ROUGE-L Calculation in the lecture : "Model Evaluation" of Week-2

I have doubt regarding the calculation of the ROUGE-L metric in the attached slide. In my opinion , ROUGE-L Precision is the Longest common subsequence(LCS) of the human generated summary, machine generated summary divided by number of words in the machine generated summary. and similarly for ROUGE-L Recall is the LCS(human reference, machine generated) divided by number of words in human generated summary. Hence Longest common subsequence will be “It is cold outside” and hence the precision is 4/5 = 0.8, here denominator 5 : number of words in machine generated summary and similarly recall is 4/4 =1 , here denominator 4 : number of words in human generated summary. and finally the f1 score is harmonic mean of the precision and recall. Therefore
Precision : 0.8
Recall : 1
F1-Score : 0.889

Please correct me if I’m wrong!!

Hello @rmwkwok ,
According to the definition of the Longest common subsequence, we need to check for the longest ordered set of tokens that appear in both sequences (not necessarily consecutively). Even from the original paper titled : ROUGE: a Package for Automatic Evaluation of Summaries the definition was given in the same way. Please check the attached image and the original paper link for ROUGE metric calculation( Microsoft Word - WAS2004-ROUGE-Package-Final-One-Column.doc) and hence it is correct to consider “It is cold outside” as the longest common subsequence.
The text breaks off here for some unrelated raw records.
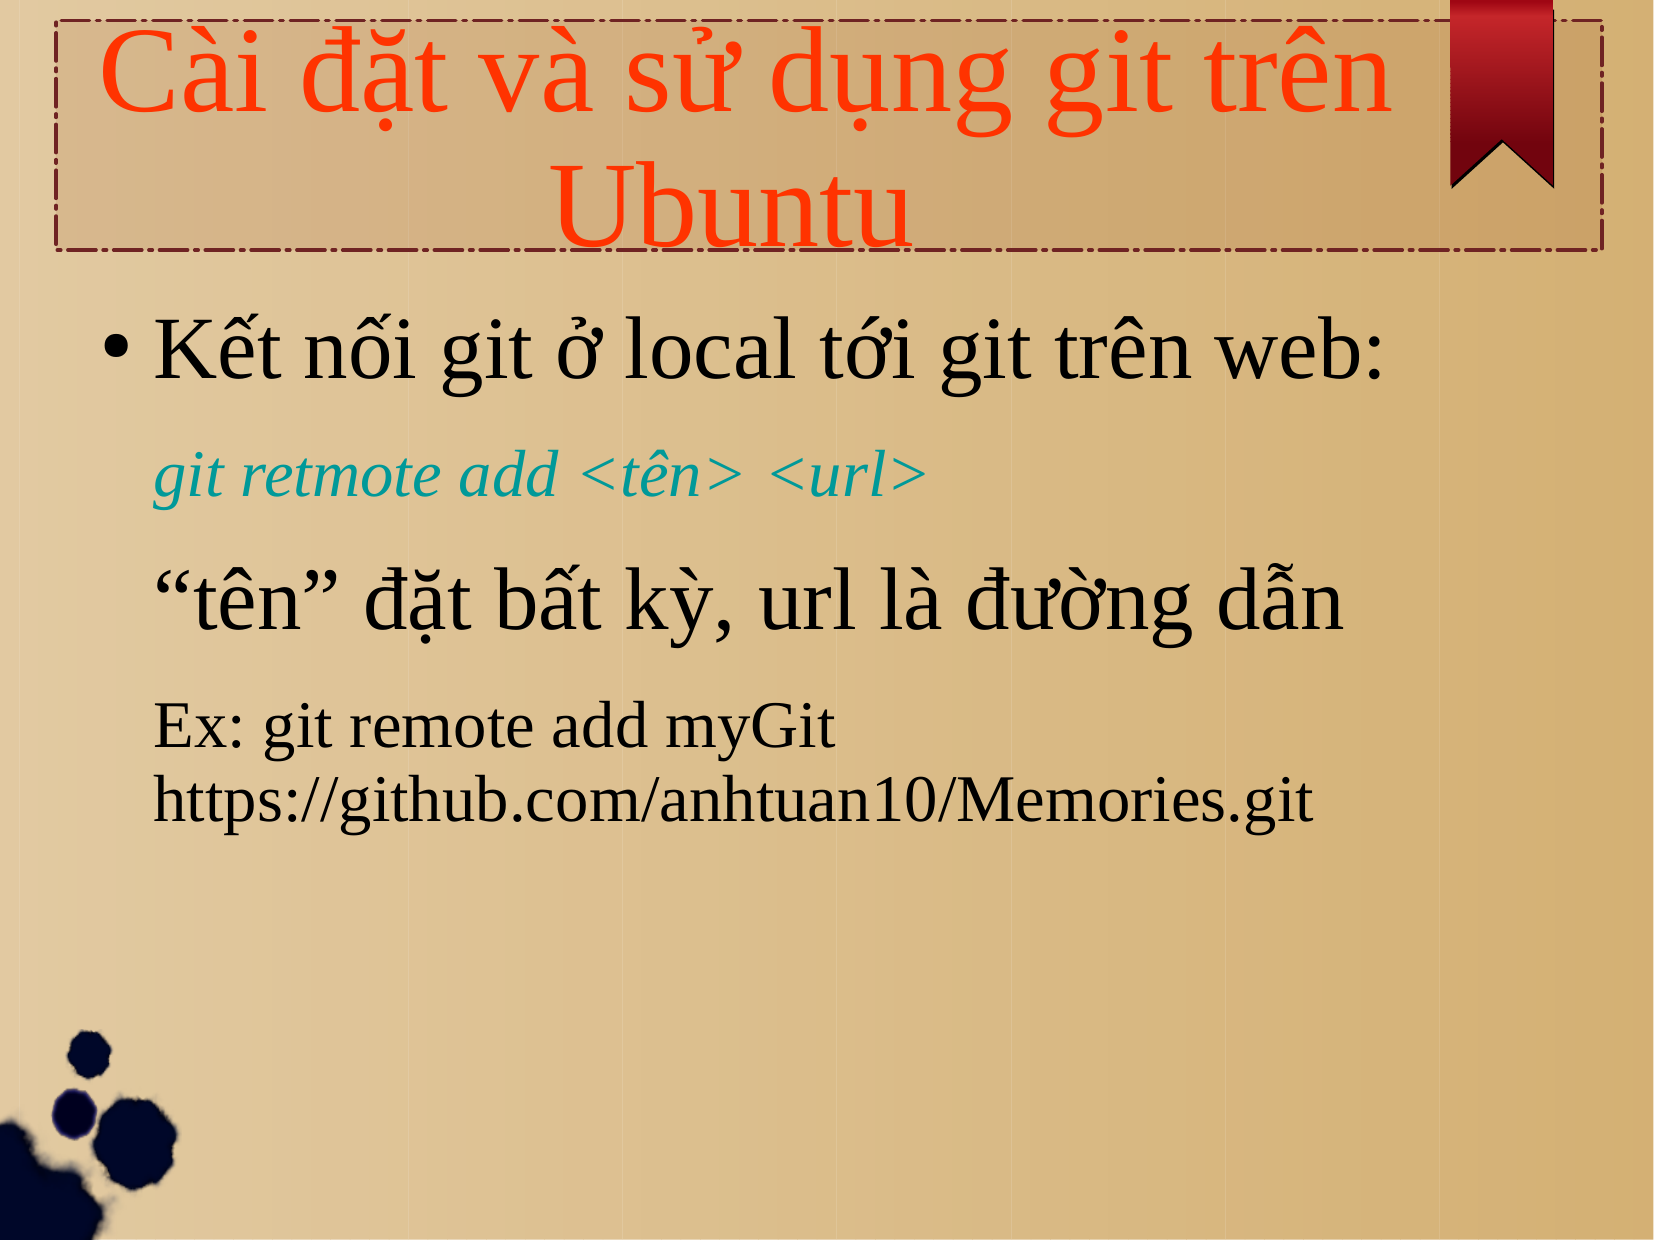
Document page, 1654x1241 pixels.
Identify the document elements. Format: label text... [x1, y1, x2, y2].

title Cài đặt và sử dụng git trên Ubuntu [82, 2, 1412, 274]
list Kết nối git ở local tới git trên web: git retmote add <tên> <url> “tên” đặt bất kỳ, url là đường dẫn Ex: git remote add myGit https://github.com/anhtuan10/Memories.git [82, 299, 1571, 1019]
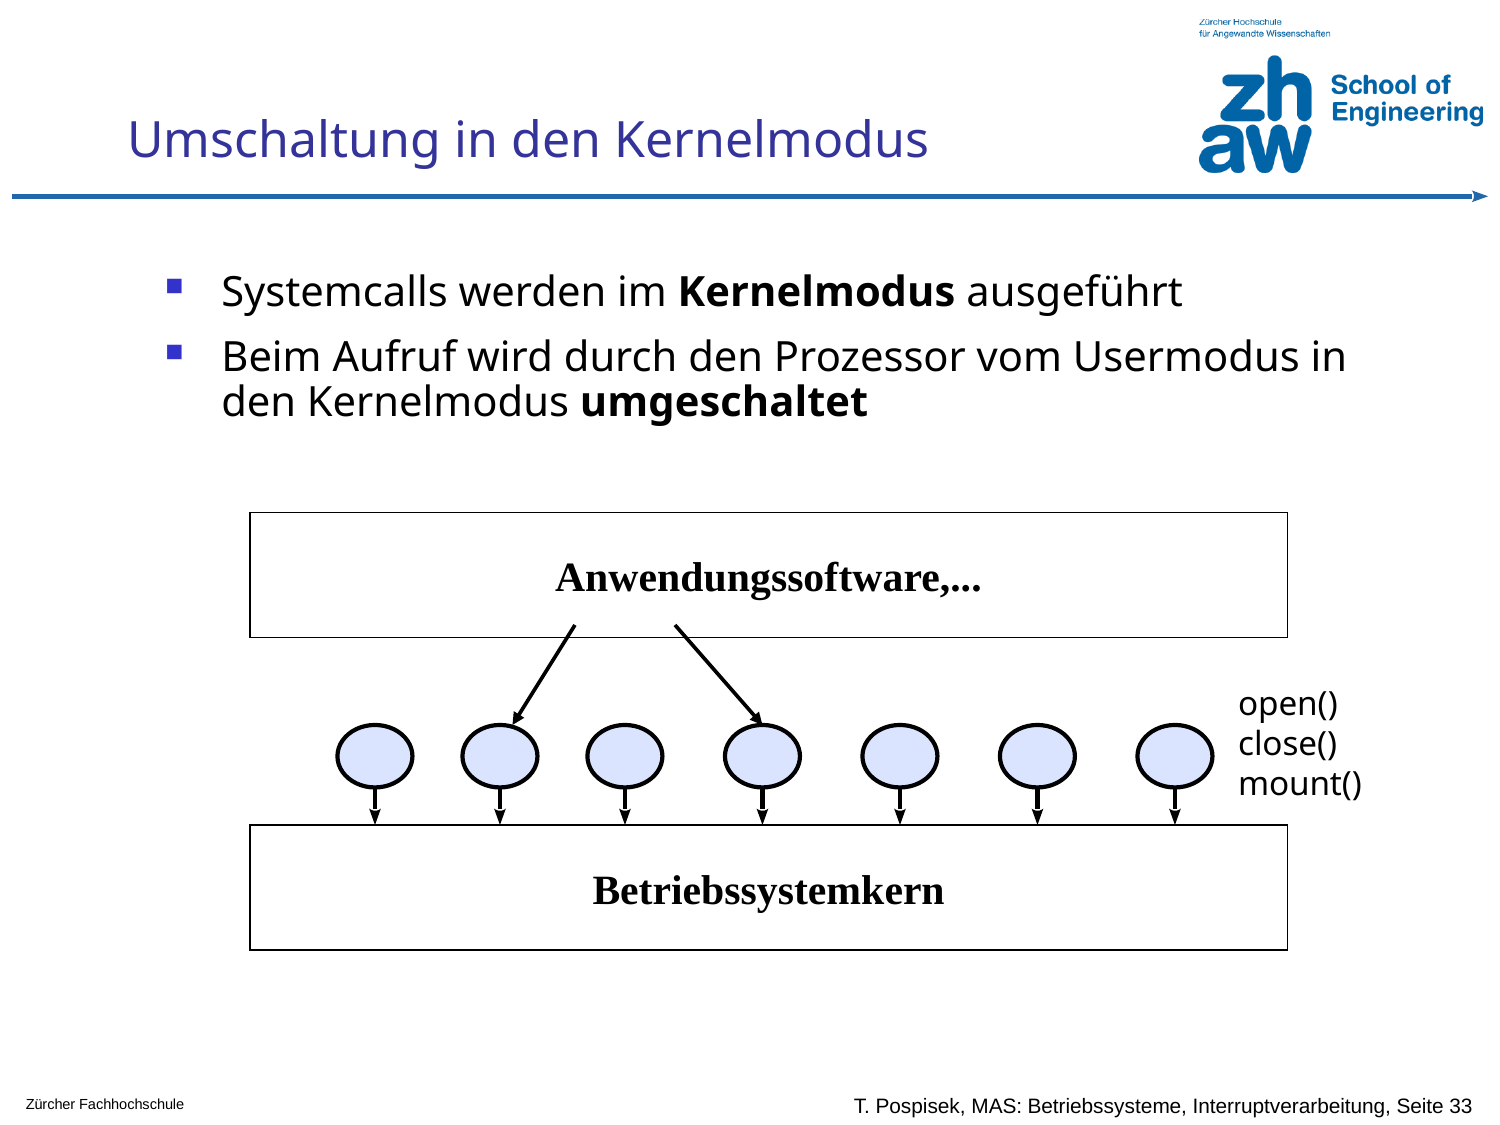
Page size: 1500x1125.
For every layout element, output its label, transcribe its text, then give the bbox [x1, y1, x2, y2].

text_box [462, 724, 538, 788]
picture [1199, 19, 1483, 173]
text_box [999, 724, 1075, 788]
text_box Anwendungssoftware,... [249, 512, 1288, 638]
text_box [337, 724, 413, 788]
text_box [587, 724, 663, 788]
text_box [862, 724, 938, 788]
list Systemcalls werden im Kernelmodus ausgeführt Beim Aufruf wird durch den Prozessor vom Usermodus in den Kernelmodus umgeschaltet [150, 262, 1425, 413]
text_box [1137, 724, 1213, 788]
text_box open() close() mount() [1223, 674, 1377, 810]
text_box [724, 724, 800, 788]
text_box Betriebssystemkern [249, 825, 1288, 950]
title Umschaltung in den Kernelmodus [112, 66, 1391, 175]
Please correct me if I’m wrong!!


Hello Charan,

I take back my previous post. I think you are right, unless they are discussing their own variant of rouge score. No luck finding someone uses that definition from a quick search.

Let me tag @chris.favila and see if he has any input to this.

Thanks for pointing this out and sharing the screenshot.


Hi @charan_chinni , I have the same observation and thoughts as you did. In my opinion, the slide puts a wrong calculation for ROUGE-L score. I did my own calculation which gives me a precision of .8, a recall of 1, and f1score of 0.889, so I voted you.

@chris.favila Hey Chris, could you help validate our thoughts and help correct the slide if it is indeed an issue? Thanks!

Wait, the paper DOES SAY say “strict increasing sequence”. And how did you took that as “ordered but not consecutive” ?
An index sequence - 2, 3, 4, 5 is a strict increasing and
An index sequence - 2, 4, 5, 8 is not a “strict” increasing. It is a randomly increasing.